Let’s start off on the highest of notes. Brian Winters shows off some veteran savvy making sure he gets to the right spot. The first block he’s supposed to avoid can become a real problem if any contact delays him to the next one. The casual hand swat clears him of that risk and Winters is off to where he needs to be. Winters turns his body too, making sure there’s no chance his opponent makes a play.

Play 2

Now let’s discuss a flaw. It’s not an every-play thing, but it’s an often-enough thing to point it out. A solid initial block, Winters is outmaneuvered and simply can’t keep up to the side.

Play 3

For most plays, Brian Winters is reliable. He sets this block up well. Even though he doesn’t have to hold this one long, it’s a great view of his typical technique. He’s low enough to have leverage and places his hands in a good spot.

Play 4

While I was less enthusiastic about his ability to quickly move laterally, I do like Winters’s ability to move full steam ahead for blocks like this one. Now clearly other things don’t go so great on this play but we’re talking Brian Winters and he moves quickly to where he needs to be and like we saw in Play 1, adjusts his body to try to widen the lane.

Play 5

Some good and some less good here. The pause is pointing out another subtle trick. Rather than rely on raw power to move his man aside to get into the screen game, Winters times his catch and grab to use his opponent’s momentum. I’ve gone on record before as saying I dislike cut blocks and I’ll do it again. Physics are on the side of the offensive lineman here and staying upright would likely yield a much better block.

Play 6

There are occasional inconsistencies to Winters’s game as well. Ordinarily I like him on blocks like these but a slight issue on the angle and he’s now desperately trying to avoid a holding flag rather than successfully blocking.

Play 7

This is a more blatant example than what I’d call typical of this issue, but one of the reasons the Bills may have tinkered around with the line by removing Winters for the Boettger/Feliciano combo is that the side-to-side issues do lead to some difficulties juggling blocks on occasion. This one has a clear balance issue as Winters overextends on his shove and can’t recover in time.

Play 8

And let’s end on a high note. Like I said, ordinarily I like Winters on blocks like these.


Brian Winters is an interesting case. Before I overcomplicate my assessment let’s cut to the chase. Winters is solid depth and arguably not a bad starter in a pinch. Now let’s overcomplicate things.

If I had to guess and it’s my article so I can’t reasonably expect anyone else to do the guessing for me...

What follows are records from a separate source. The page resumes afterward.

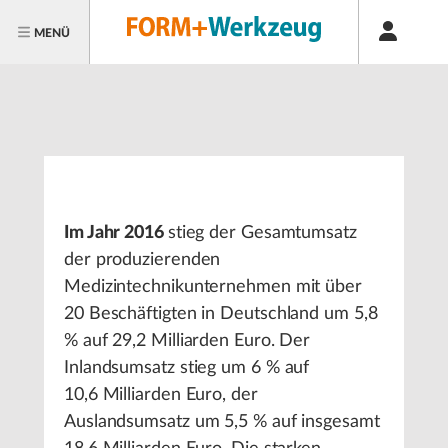
MENÜ
Im Jahr 2016
stieg der Gesamtumsatz
der produzierenden
Medizintechnikunternehmen mit über
20 Beschäftigten in Deutschland um 5,8
% auf 29,2 Milliarden Euro. Der
Inlandsumsatz stieg um 6 % auf
10,6 Milliarden Euro, der
Auslandsumsatz um 5,5 % auf insgesamt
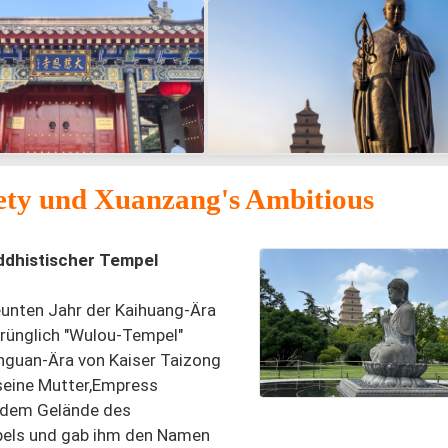
iety und Xuanzang's Ambitious
uddhistischer Tempel
unten Jahr der Kaihuang-Ära
sprünglich "Wulou-Tempel"
nguan-Ära von Kaiser Taizong
n seine Mutter,Empress
 dem Gelände des
mpels und gab ihm den Namen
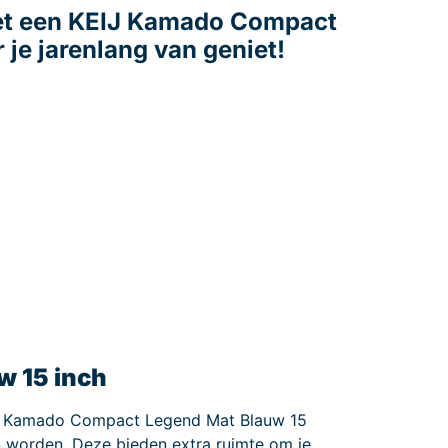
 met een KEIJ Kamado Compact
 je jarenlang van geniet!
w 15 inch
KEIJ Kamado Compact Legend Mat Blauw 15
n worden. Deze bieden extra ruimte om je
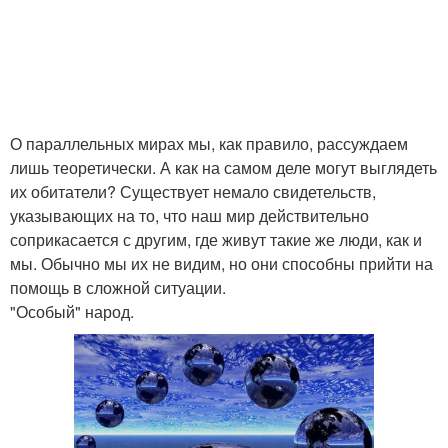
О параллельных мирах мы, как правило, рассуждаем
лишь теоретически. А как на самом деле могут выглядеть
их обитатели? Существует немало свидетельств,
указывающих на то, что наш мир действительно
соприкасается с другим, где живут такие же люди, как и
мы. Обычно мы их не видим, но они способны прийти на
помощь в сложной ситуации.
"Особый" народ.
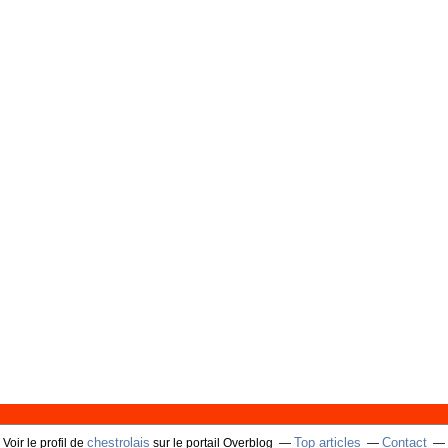
chestrolais
Top articles
Contact
Voir le profil de
sur le portail Overblog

The Bills tinkered with Winters because there is a lot to like. As I’ve noted in just about every lineman analysis ever though, it’s not just about finding the five best guys. If the five best guys have skills sets that vary too drastically that’s a problem. I actually like Winters, but his occasional struggles to juggle blocks and move laterally are issues that mostly creep up in pass protection.